SUPPLIED PASSAGE »
┏━━

First a few conversions for those of us who use English units. You have 4,000 m^2 of land, about an acre. At an elevation of 920 m, or 3,000 feet. Your warmest times are between 15-20 C or 60-72 deg F. You get 7 to 8 cm of rain per month, which is 3 inch a months (36 in a year). 2 meters of snow is about 6 feet. And lastly 10cm of soil is an average of 4 inches of soil before you get to gravel. OK. I think that is it.

Let me just say one thing, I love Spruse (Sitka, Englmans, Blue, etc). I like the way it looks, and how prickly it is and just everything about it.

So, I am going to make a suggestion. You know Spruce grows well up there. Why not plant some more. If they are sub-alpine or alpine they will grow ultra slowly, I get that, so it may be 6 or 7 decades before the timber is merchantable. However, not everyone is in a situation where you can grow bananas and oranges. You can try, but it may be more efficient to try other things that will be as bountiful as a permiculture farm in Florida. Remember, we are encouraged to look at a problem as a solution.

The keys to growing a lot of fruits and vegetables is sun, soil, water and some time with each. You have lots of water but little else. At first I was going to say, you need to build the soil. That is still true, but the method may be a little unconventional. I would normally tell you to chip up some of the dead wood and put that all over your property, then take the rest of the dead wood and make hugel piles. However, you have no soil to cover the beds (yea, you can truck it in). I would say, plant your Spruce on a grid 4ft x 4ft (1.5mx1.5m) everywhere on your property (use seedlings, not seeds). What ever grows, grows, what ever dies, dies. Do not water these trees (you get enough rain). Now, Your soil can only hold so much water before it gets to the gravel. This is fine, because it will come out in a stream for the neighbors down hill from you. However, you do want more water to be retained on your property. This will be done with years of soil building. This building must be slow and steady say 1/3 of an inch (1cm) per year.

So, what can build the soil, and what is usable to you or trade able (sell able) or others over the next 60 years? Let's look at the trees themselves. You can cut branches and collect cones and make Christmas wreaths. I am not sure people will like such a prickly wreath but it is worth a try. Another thing is, you could create a Spruce nursery, that grows seedlings of Spruce and other local trees. You could become the local Spruce expert or even the regions expert silviculturist. Neither of these things will build the soil, however.

So, we come to the dead trees on the ground. Some, I would inoculate with the local edible mushroom species. They like the shade an damp areas, the forest is great for that. Some of the other dead wood I would chip up and broadcast throughout your new forest of Spruce. Apply it sparsely and do not cover with soil. Eventually this will decay and become spongy pieces of soil. Do that every year with the dead wood. No dead wood? Cut down a tree or two and make some chips. Shear the trees and chip up the branches. You may leave 1 or two dead trees (snags) standing for habitat for wild animals. Eventually, the logs you are using for the mushrooms will be unusable. Chip these up as well and fall a few trees for the next generation of mushrooms. You can also become a local expert on mushrooms.

┗━━

COLLECTED MATERIAL »
┏━━

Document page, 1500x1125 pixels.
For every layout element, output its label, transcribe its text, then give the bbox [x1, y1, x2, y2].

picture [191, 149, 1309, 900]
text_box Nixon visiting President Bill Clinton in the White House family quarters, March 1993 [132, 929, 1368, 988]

┗━━

PROBLEMS AND TASKS »
1: From the passage on planting spruce, return everything from "So, what can" down to "the soil, however.", copied word for word.
2: In the passage on planting spruce, what grid spacing is suggested for planting the spruce?

ANSWERS TO THE PROBLEMS »
1:
So, what can build the soil, and what is usable to you or trade able (sell able) or others over the next 60 years? Let's look at the trees themselves. You can cut branches and collect cones and make Christmas wreaths. I am not sure people will like such a prickly wreath but it is worth a try. Another thing is, you could create a Spruce nursery, that grows seedlings of Spruce and other local trees. You could become the local Spruce expert or even the regions expert silviculturist. Neither of these things will build the soil, however.

2: 4 ft x 4 ft (1.5 m x 1.5 m).